*Problem statement*
Go through the entries below, tally each line that has the word "secondary", and give only the total.

*Record extracts*
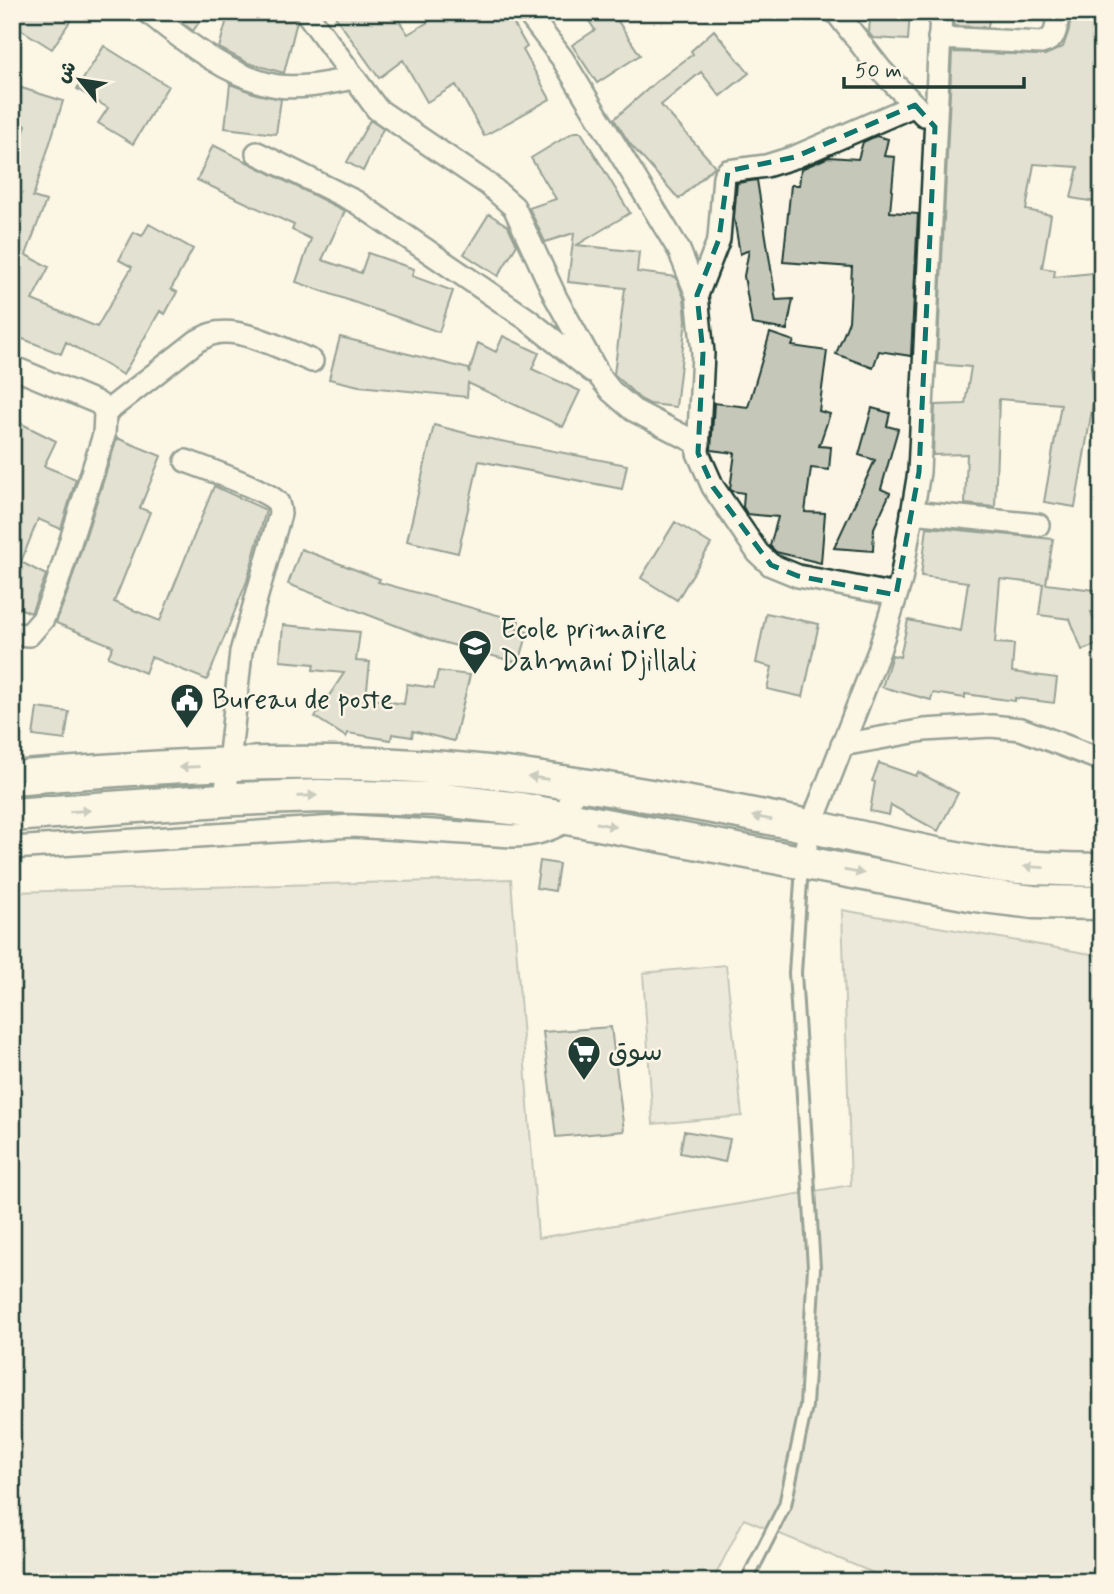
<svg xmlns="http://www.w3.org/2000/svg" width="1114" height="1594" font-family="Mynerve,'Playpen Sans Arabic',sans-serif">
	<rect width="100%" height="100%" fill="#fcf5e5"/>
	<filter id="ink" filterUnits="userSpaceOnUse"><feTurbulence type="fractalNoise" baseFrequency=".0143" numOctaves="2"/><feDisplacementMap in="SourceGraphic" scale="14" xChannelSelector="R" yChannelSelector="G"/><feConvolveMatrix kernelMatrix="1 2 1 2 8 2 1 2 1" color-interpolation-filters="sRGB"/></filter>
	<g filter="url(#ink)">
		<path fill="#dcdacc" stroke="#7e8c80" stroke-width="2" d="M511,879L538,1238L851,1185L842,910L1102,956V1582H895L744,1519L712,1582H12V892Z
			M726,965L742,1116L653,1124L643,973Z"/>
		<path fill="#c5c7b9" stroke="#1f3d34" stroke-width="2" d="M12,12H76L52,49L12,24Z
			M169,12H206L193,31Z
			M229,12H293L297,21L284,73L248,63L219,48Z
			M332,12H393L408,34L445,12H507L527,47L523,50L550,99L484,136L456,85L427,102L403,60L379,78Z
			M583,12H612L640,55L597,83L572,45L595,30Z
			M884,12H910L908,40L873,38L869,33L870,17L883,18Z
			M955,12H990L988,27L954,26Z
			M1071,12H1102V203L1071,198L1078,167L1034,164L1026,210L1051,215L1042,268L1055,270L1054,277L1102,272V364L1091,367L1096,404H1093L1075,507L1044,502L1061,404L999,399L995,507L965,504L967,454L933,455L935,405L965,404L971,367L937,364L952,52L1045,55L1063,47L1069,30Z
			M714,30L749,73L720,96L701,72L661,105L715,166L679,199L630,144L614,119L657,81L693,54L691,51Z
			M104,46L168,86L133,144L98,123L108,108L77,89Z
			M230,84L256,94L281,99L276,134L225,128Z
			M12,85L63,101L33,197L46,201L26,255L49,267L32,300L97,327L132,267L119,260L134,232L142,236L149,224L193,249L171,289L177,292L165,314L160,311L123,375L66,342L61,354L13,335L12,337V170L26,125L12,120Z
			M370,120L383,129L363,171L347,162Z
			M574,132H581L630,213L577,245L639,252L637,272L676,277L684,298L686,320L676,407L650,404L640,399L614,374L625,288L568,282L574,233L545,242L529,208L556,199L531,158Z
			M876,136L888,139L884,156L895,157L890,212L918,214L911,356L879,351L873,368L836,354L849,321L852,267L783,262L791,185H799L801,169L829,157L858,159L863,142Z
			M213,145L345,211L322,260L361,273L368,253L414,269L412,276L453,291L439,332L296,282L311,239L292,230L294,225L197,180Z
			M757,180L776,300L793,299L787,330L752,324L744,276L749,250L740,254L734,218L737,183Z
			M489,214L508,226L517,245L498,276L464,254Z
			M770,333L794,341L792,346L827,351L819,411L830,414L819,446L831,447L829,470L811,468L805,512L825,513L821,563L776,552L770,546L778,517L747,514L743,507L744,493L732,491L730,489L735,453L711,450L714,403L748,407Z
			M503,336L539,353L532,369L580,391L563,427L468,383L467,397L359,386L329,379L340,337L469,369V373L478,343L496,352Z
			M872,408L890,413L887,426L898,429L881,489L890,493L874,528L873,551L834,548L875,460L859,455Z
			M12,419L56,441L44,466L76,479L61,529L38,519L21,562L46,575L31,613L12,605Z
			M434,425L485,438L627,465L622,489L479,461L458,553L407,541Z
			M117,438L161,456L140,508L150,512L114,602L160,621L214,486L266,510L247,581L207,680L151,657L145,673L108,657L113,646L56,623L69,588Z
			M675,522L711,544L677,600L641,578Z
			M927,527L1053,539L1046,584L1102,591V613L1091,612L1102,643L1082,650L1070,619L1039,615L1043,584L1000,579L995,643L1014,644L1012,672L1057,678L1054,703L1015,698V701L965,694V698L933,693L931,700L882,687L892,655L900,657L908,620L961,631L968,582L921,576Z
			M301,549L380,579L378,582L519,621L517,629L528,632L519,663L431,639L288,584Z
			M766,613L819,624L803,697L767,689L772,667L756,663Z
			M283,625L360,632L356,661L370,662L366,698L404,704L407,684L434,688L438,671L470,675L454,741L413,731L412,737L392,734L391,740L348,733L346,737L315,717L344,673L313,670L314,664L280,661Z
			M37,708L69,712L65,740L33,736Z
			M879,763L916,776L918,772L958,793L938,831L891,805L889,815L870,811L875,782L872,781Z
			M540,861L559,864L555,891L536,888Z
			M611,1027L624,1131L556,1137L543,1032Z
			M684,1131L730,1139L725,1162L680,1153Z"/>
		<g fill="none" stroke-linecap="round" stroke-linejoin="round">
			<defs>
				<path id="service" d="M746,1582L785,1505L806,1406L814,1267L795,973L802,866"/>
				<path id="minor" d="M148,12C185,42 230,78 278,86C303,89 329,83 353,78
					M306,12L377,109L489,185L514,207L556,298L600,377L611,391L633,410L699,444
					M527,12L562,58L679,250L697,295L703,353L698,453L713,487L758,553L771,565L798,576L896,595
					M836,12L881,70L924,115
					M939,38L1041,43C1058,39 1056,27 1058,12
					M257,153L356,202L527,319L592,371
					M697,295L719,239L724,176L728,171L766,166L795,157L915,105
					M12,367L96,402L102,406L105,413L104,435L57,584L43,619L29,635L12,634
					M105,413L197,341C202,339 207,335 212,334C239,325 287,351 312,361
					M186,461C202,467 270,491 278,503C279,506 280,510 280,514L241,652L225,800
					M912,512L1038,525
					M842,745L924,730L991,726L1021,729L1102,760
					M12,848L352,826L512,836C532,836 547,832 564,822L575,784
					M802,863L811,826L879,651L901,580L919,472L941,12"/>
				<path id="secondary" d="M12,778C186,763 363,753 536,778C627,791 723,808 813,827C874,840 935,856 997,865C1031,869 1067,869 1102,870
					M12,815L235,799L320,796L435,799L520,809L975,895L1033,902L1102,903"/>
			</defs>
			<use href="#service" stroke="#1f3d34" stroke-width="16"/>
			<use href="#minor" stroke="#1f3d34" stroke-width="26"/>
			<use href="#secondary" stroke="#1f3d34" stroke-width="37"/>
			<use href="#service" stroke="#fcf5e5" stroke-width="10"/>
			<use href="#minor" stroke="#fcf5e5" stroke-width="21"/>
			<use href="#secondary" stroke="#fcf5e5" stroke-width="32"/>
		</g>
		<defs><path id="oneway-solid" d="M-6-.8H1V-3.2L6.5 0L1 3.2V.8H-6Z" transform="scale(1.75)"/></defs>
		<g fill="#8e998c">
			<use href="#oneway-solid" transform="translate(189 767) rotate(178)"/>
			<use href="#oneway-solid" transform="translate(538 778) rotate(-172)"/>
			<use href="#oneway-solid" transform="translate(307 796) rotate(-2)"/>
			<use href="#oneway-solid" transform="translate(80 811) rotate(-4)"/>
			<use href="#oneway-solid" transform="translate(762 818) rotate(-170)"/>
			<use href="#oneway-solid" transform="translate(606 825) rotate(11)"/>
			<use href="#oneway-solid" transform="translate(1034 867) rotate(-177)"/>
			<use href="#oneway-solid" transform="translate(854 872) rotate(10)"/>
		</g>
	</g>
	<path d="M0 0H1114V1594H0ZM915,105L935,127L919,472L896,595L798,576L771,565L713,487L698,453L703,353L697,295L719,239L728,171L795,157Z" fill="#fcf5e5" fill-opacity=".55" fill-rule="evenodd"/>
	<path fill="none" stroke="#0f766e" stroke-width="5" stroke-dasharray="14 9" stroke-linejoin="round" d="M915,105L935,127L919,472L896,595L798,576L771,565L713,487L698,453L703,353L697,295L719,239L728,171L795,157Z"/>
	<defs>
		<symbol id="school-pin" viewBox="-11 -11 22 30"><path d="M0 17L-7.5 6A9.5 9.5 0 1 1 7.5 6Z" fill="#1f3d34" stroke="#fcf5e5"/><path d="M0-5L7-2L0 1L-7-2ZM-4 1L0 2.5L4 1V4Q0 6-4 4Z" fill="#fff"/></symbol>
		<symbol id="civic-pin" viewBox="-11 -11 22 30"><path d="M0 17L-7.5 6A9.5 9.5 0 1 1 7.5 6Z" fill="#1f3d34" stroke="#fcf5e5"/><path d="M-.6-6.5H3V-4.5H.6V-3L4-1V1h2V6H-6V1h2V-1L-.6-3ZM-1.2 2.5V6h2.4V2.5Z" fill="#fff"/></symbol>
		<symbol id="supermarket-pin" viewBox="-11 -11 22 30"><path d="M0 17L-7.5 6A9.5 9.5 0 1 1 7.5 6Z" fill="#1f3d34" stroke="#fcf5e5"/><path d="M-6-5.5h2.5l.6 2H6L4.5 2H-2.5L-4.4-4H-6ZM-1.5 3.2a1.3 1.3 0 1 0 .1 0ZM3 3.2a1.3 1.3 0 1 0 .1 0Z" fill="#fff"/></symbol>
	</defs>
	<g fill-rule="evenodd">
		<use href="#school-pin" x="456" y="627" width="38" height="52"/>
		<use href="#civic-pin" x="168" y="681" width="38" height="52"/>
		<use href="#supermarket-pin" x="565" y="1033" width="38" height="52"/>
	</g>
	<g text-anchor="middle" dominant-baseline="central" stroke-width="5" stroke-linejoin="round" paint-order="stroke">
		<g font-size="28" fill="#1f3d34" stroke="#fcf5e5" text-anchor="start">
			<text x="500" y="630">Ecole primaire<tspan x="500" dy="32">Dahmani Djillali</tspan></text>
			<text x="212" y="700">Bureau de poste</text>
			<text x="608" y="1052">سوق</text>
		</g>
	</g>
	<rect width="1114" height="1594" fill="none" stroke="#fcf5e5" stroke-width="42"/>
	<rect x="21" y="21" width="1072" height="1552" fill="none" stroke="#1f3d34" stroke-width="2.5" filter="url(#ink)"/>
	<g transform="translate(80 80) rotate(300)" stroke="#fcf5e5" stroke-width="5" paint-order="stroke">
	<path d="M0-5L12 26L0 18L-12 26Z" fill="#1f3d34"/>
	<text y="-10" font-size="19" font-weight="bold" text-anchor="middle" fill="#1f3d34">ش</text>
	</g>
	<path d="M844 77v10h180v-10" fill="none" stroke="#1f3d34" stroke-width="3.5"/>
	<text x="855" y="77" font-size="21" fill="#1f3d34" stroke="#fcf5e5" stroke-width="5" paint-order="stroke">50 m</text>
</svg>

*Solution to this problem*
3